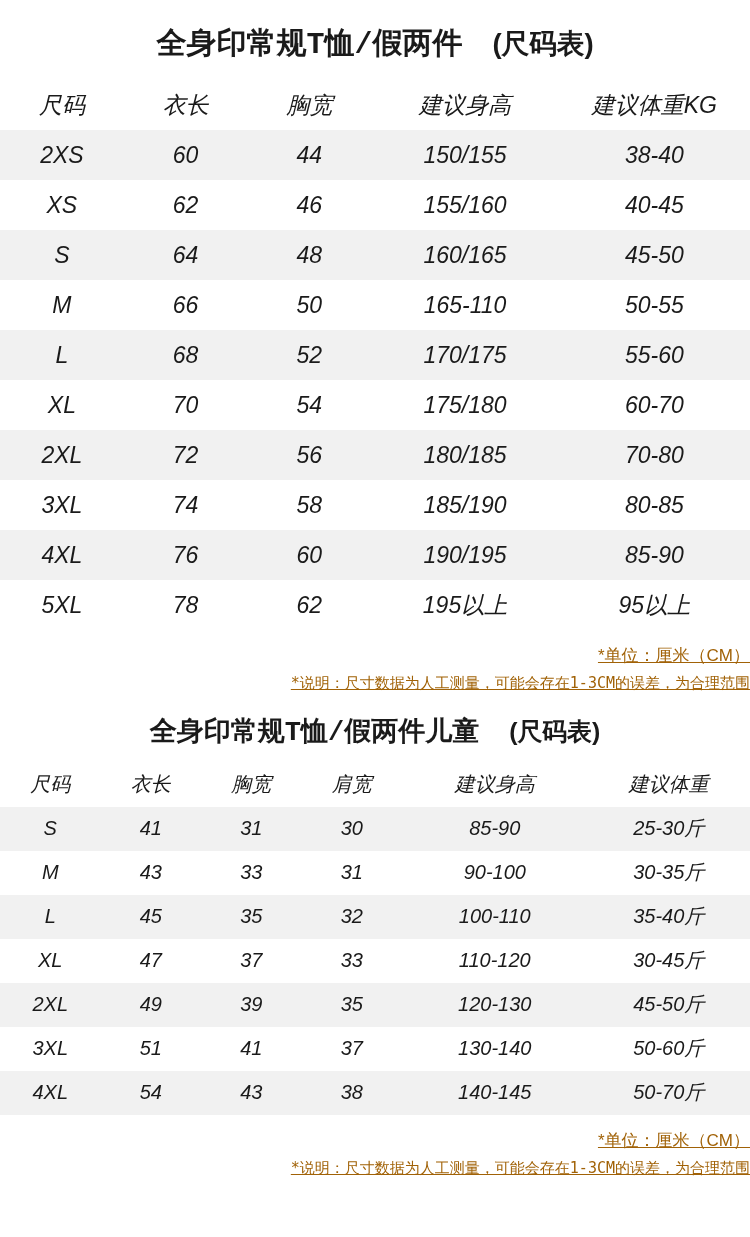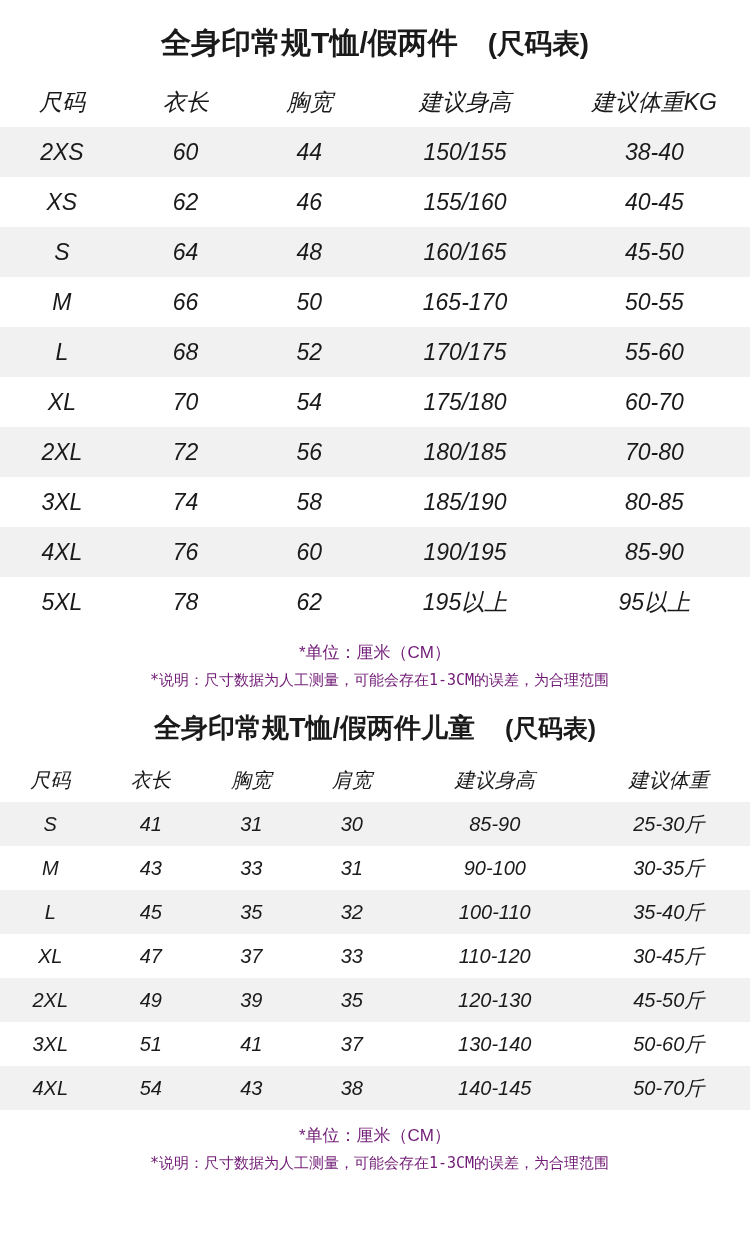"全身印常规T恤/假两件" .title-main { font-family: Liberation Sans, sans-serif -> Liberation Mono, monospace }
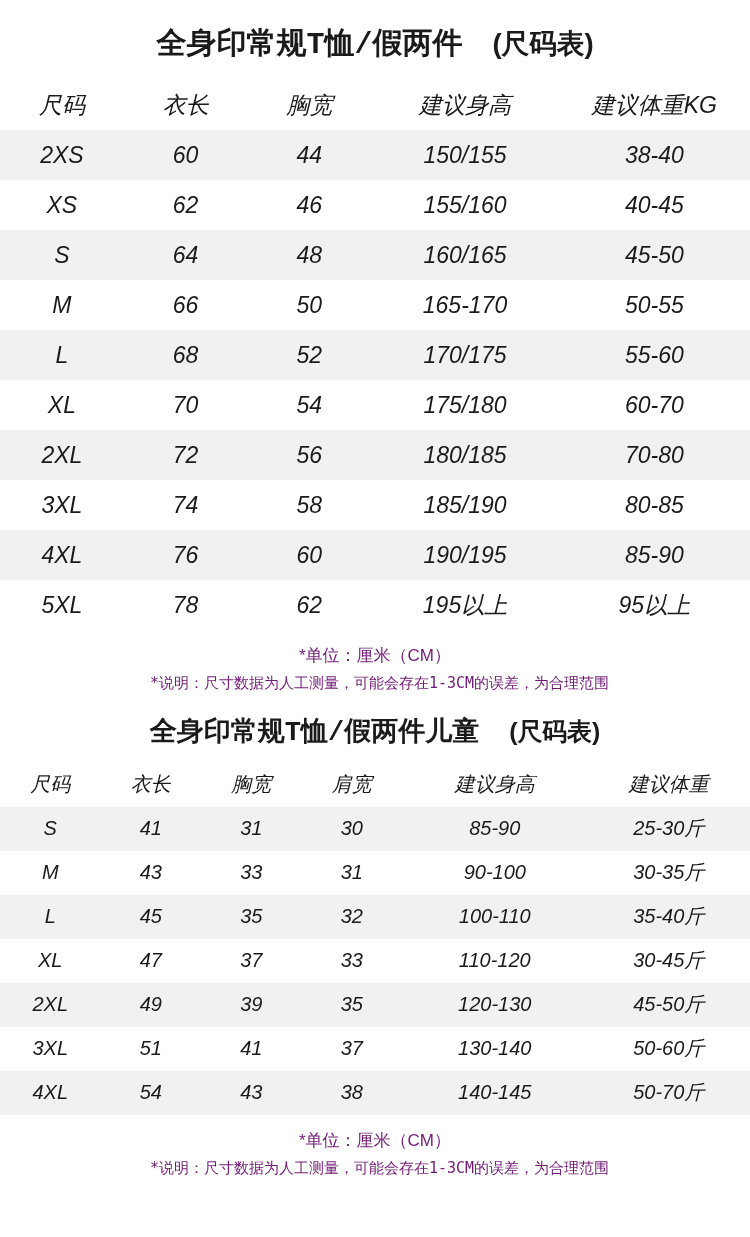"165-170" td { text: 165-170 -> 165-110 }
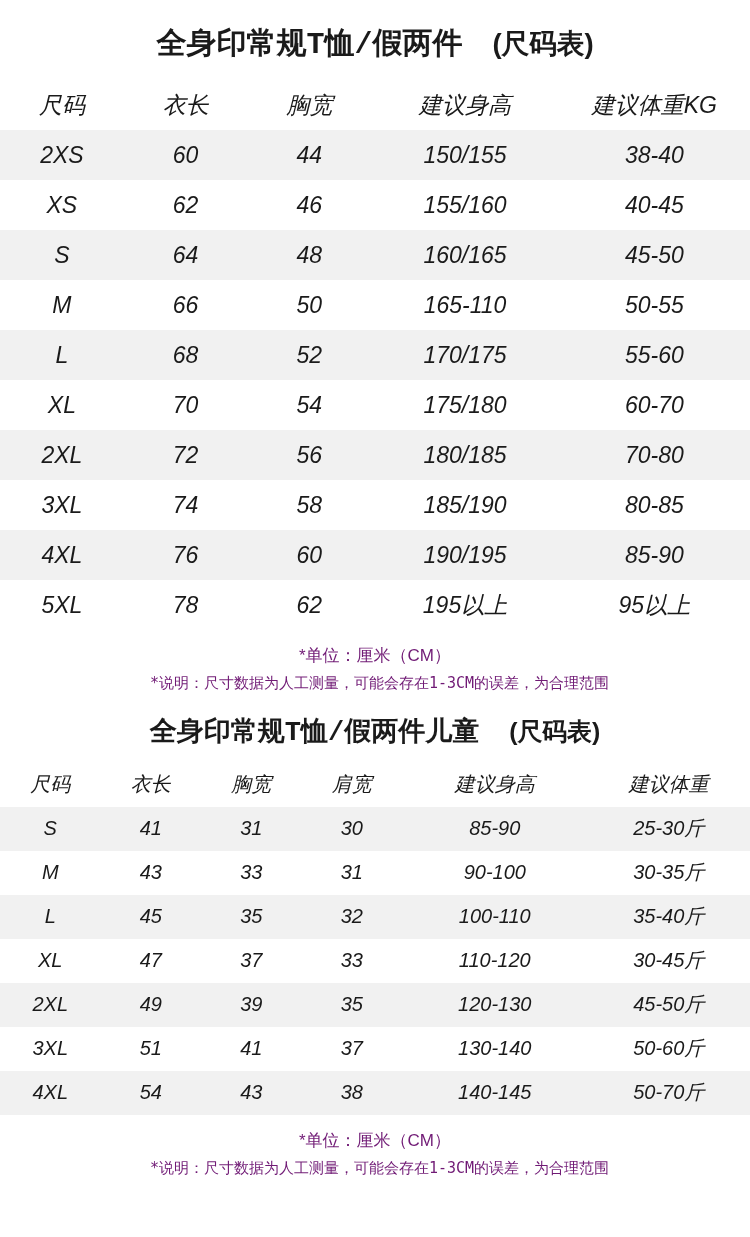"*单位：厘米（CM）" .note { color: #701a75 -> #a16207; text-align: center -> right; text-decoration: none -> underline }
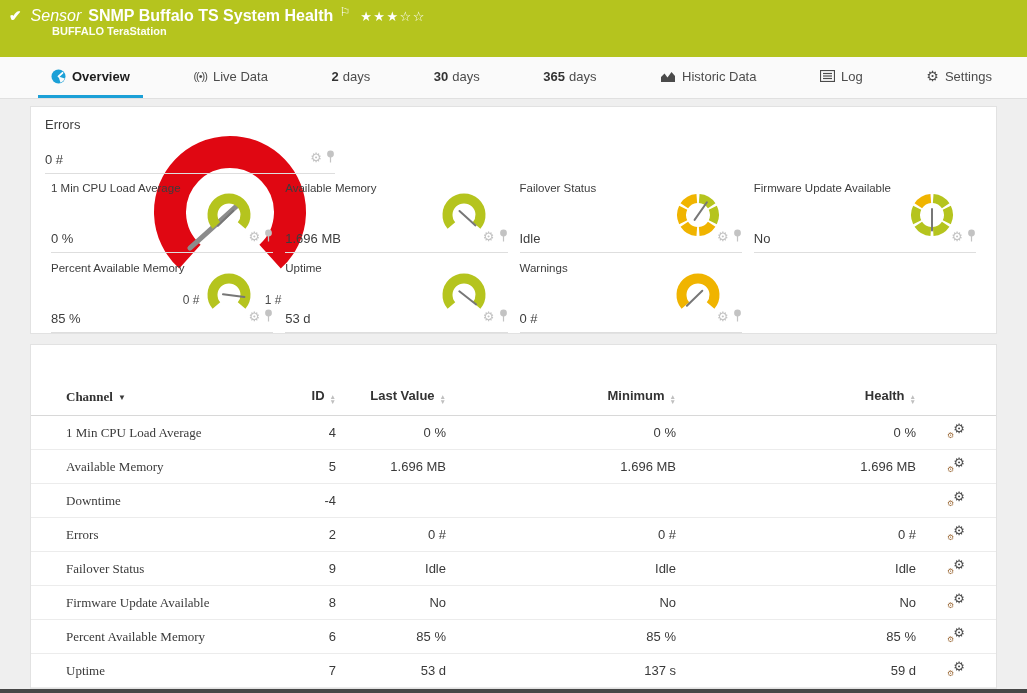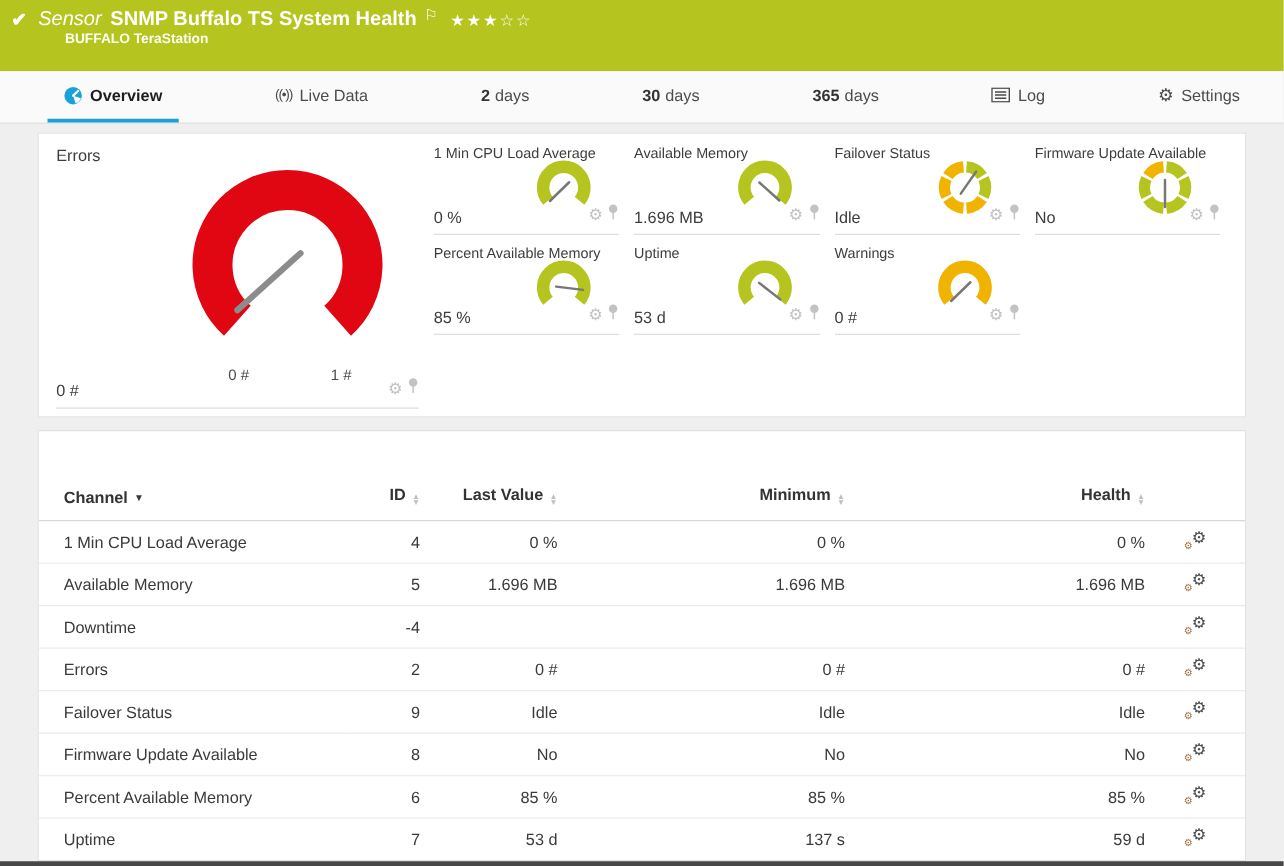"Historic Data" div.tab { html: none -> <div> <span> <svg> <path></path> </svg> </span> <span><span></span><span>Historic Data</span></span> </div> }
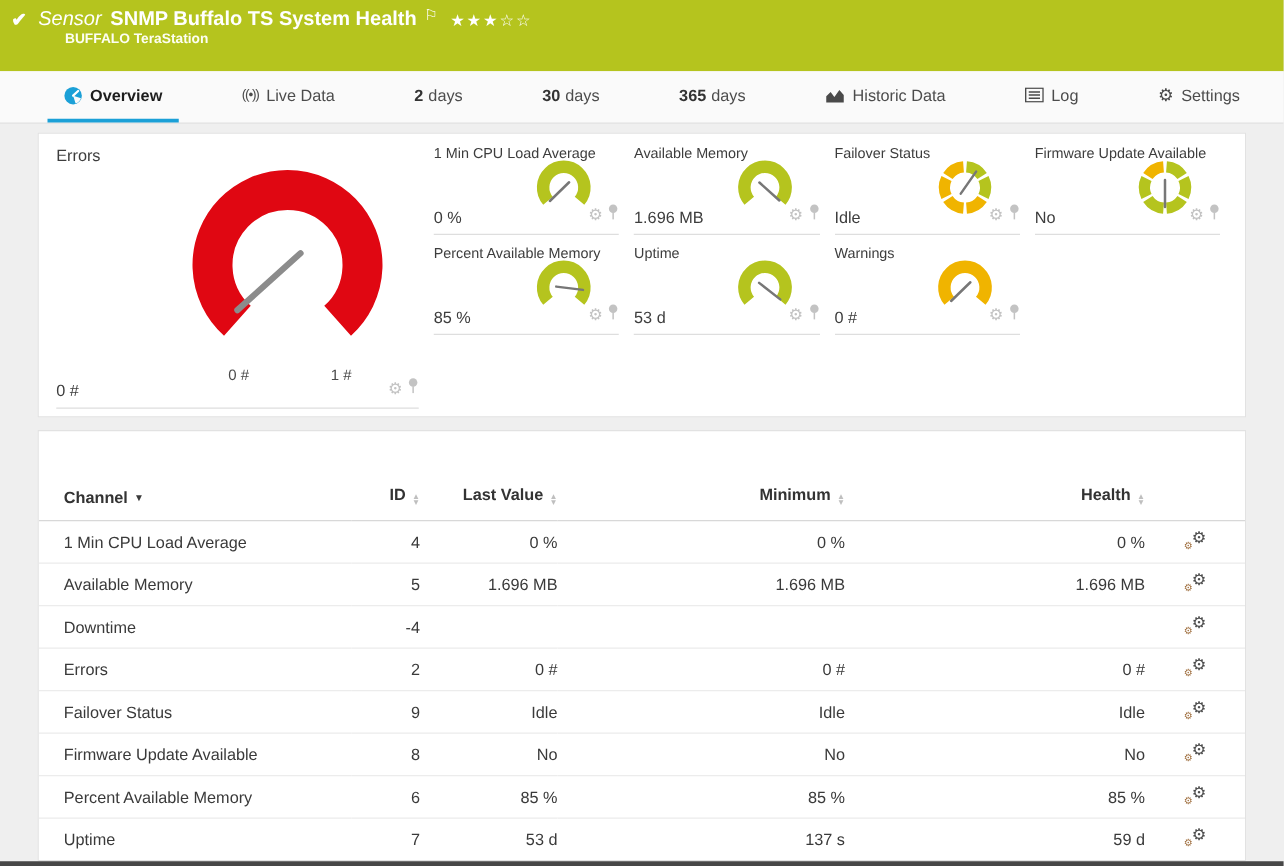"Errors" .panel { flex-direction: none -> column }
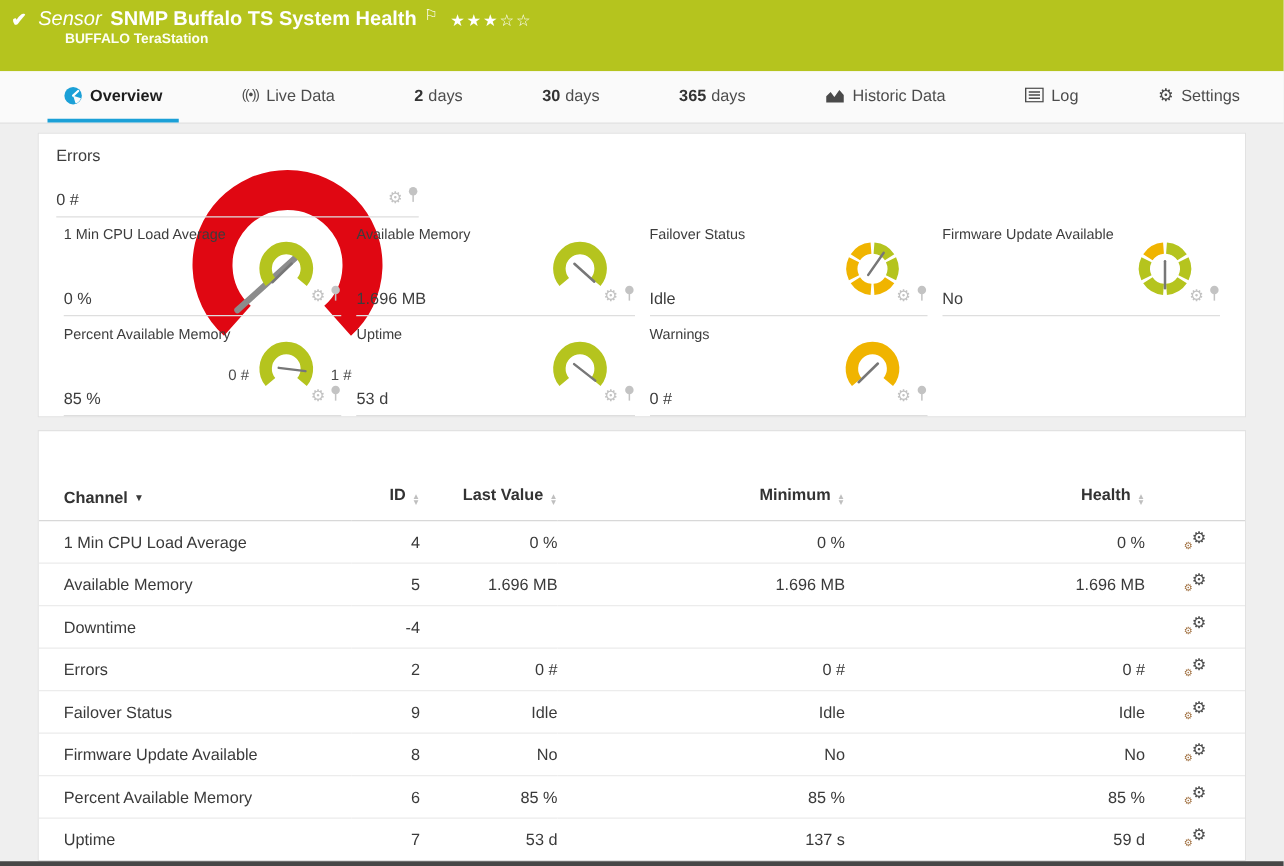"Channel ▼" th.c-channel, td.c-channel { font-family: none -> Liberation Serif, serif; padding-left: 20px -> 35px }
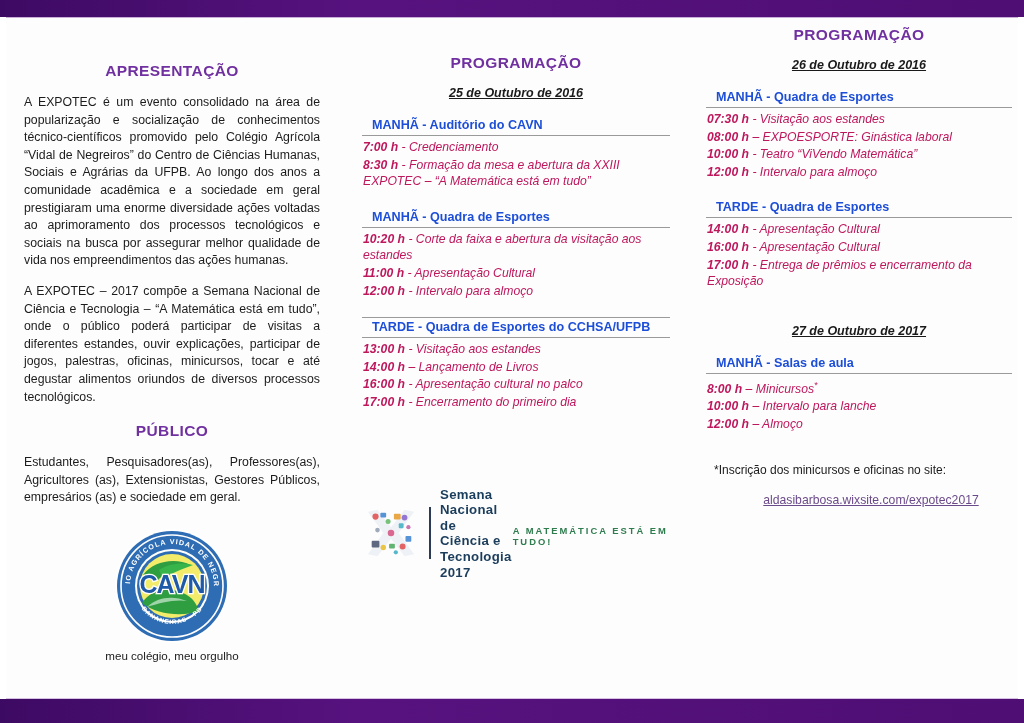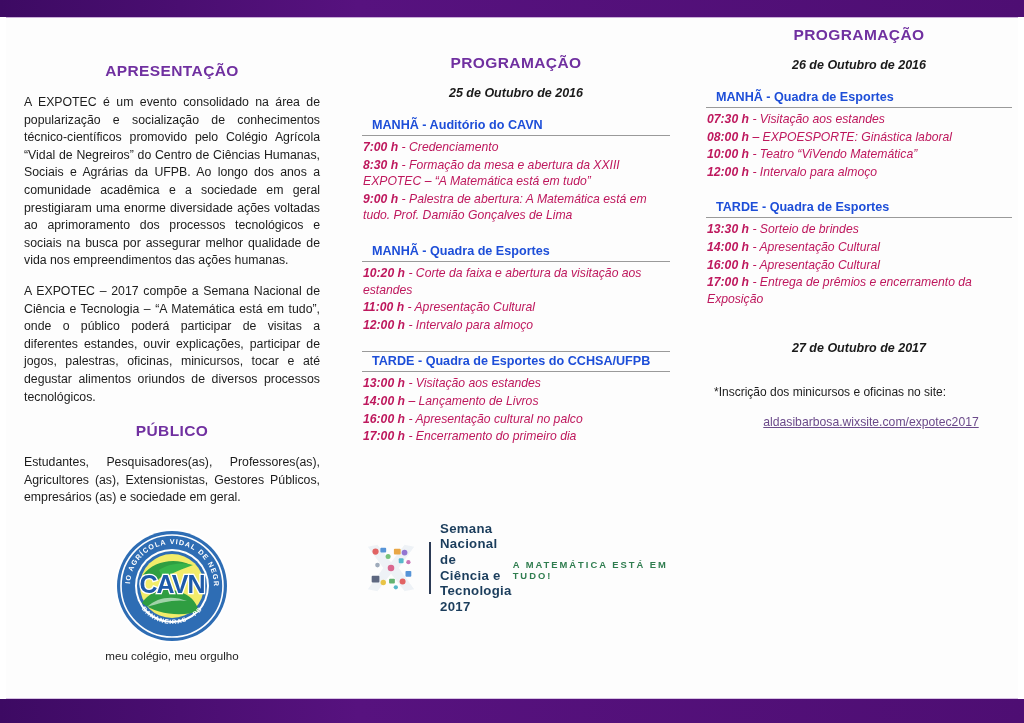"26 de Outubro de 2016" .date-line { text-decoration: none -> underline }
++++++++
## Problem to work on
Exactly as written, set down each line of the records, leaving out the pictures.

## Answer for the task
"全身印常规T恤/假两件" .title-main { font-family: Liberation Sans, sans-serif -> Liberation Mono, monospace }
"165-170" td { text: 165-170 -> 165-110 }
"*单位：厘米（CM）" .note { color: #701a75 -> #a16207; text-align: center -> right; text-decoration: none -> underline }
"Historic Data" div.tab { html: none -> <div> <span> <svg> <path></path> </svg> </span> <span><span></span><span>Historic Data</span></span> </div> }
"Errors" .panel { flex-direction: none -> column }
"Channel ▼" th.c-channel, td.c-channel { font-family: none -> Liberation Serif, serif; padding-left: 20px -> 35px }
"26 de Outubro de 2016" .date-line { text-decoration: none -> underline }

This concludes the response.